Samimiyetle söyleyebilirim ben köyde olduğum zaman mutlu oluyorum. Yaşlı insanlarla sohbet ettiğim zaman mutlu oluyorum. Maalesef bu olanağı her zaman yakalayamıyorum. Biz müzisyenleri sanatsal olarak besleyen kaynaklardır köydeki sosyal yaşam. kültürel birikimin tamamı yaşlılarda saklı. Onlara ulaşabildiğiniz oranda, onlardan kayıtlar alabildiğiniz oranda onu koruma şansına sahip oluyorsunuz. Ama onları kaybettiğiniz zaman o kültür tamamen onlarla birlikte toprağın altına giriyor ve en çok beni üzen nokta bu.
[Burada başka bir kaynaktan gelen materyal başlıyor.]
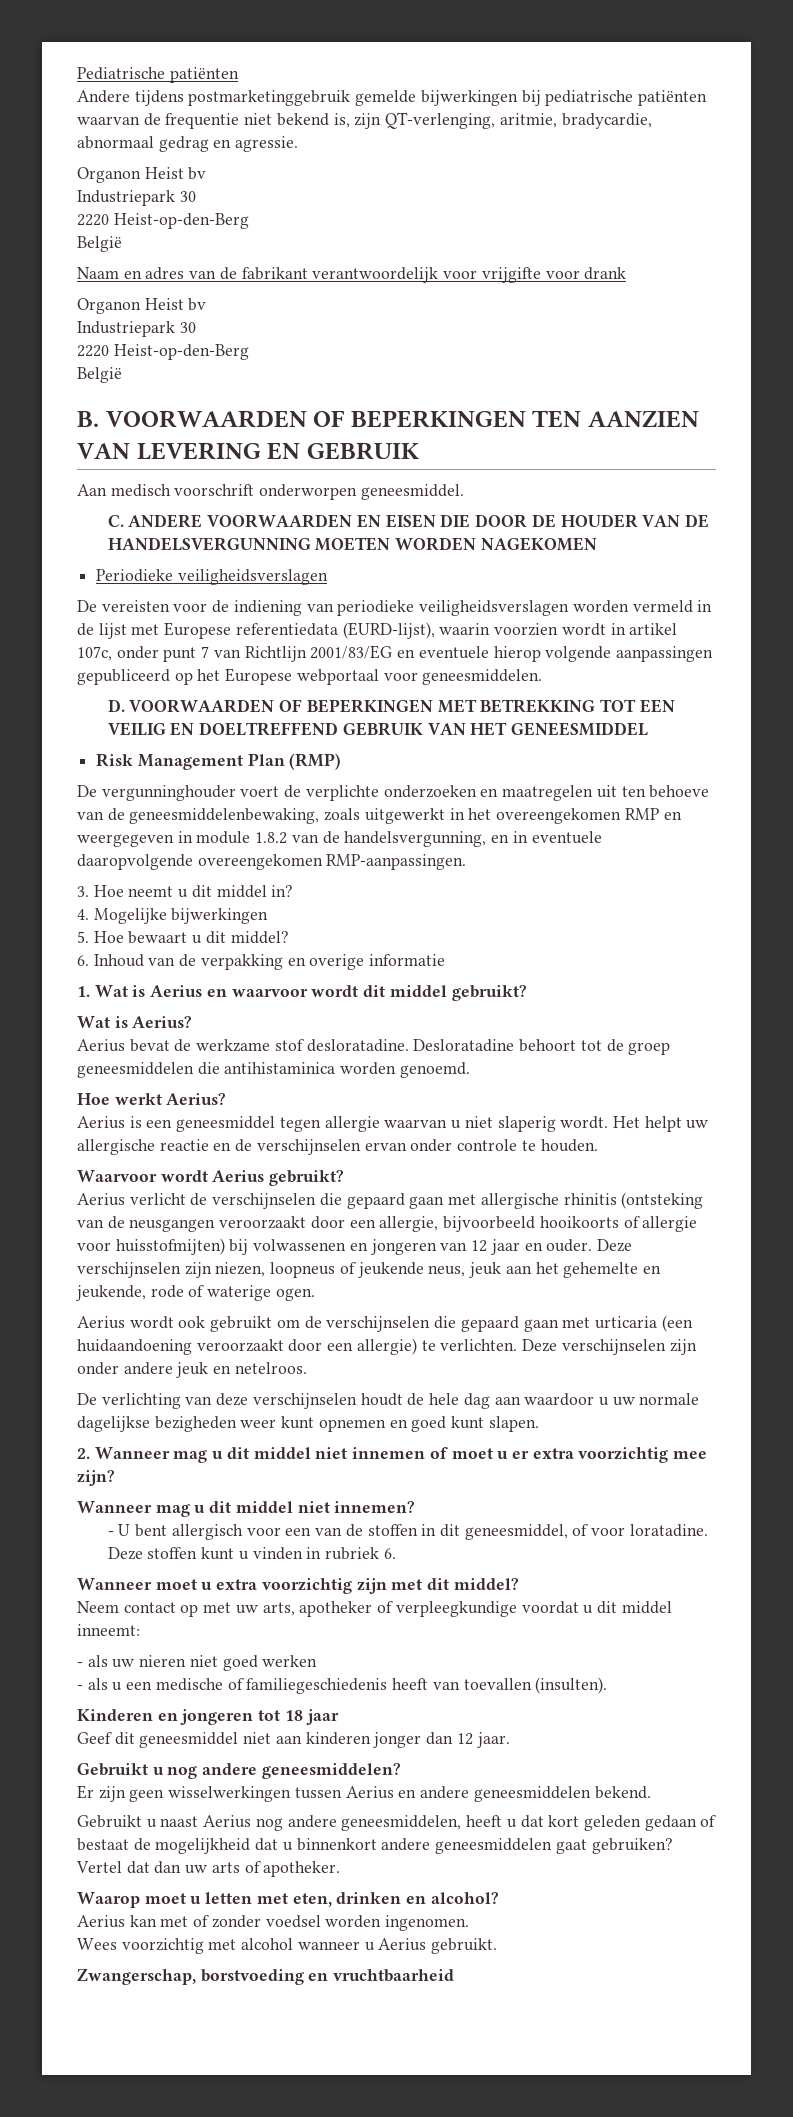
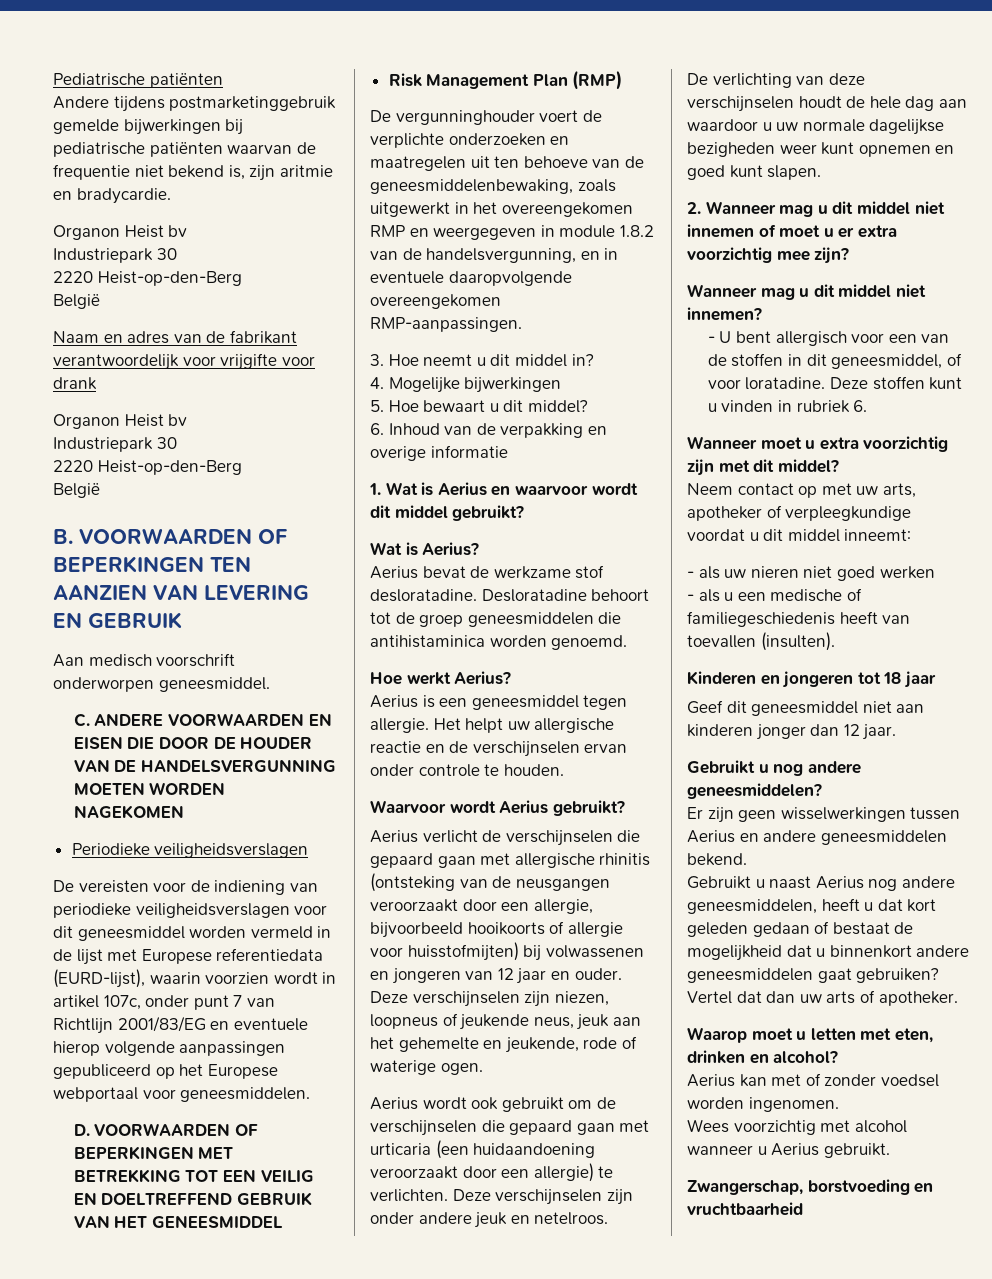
[385,112,652,129] [77,136,299,152] QT-verlenging, aritmie, bradycardie, abnormaal gedrag en agressie. -> [279,165,333,177] [53,188,171,204] aritmie en bradycardie.
(570, 608) none -> [294,905,328,915] [53,926,185,941] voor dit geneesmiddel
[324,1116,609,1132] allergie waarvan u niet slaperig wordt. -> [370,718,429,733] allergie.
Ulaşamadığım için, gidemediğim için üzülüyorum ama onlarla birlikte olduğum zaman, kayıtlar aldığım zaman ve onları getirip bu şekilde bir üretime, farklı bir şeye dönüştürdüğüm zaman benim için en büyük mutluluk bu. Onun dışında tabi Türkiye’nin son durumları, yaşananlar üzüntü verici. En büyük mutluluk cezaevindeki arkadaşlarımızın, milletvekillerimizin, sanatçı arkadaşlarımızın, siyasetçilerimizin özgürlüklerine kavuşmasıdır. Kendimizi daha rahat ifade edebileceğimiz alanların olmasıdır. Baskı olmadan, sömürü olmadan, korku olmadan insanların sokakta rahatça yürüyebilmesidir.Bu ortamları özledik açıkçası. Ben umutluyum gelecekten. Böyle bir ortam yaratırsak ki bunu yaratacak olan da bizleriz. Emek vermek, çaba sarf etmek, mücadele etmek gerekiyor.
Sevim KAHRAMAN/İsmet SEFER
İSTANBUL
Yoruma kapalı.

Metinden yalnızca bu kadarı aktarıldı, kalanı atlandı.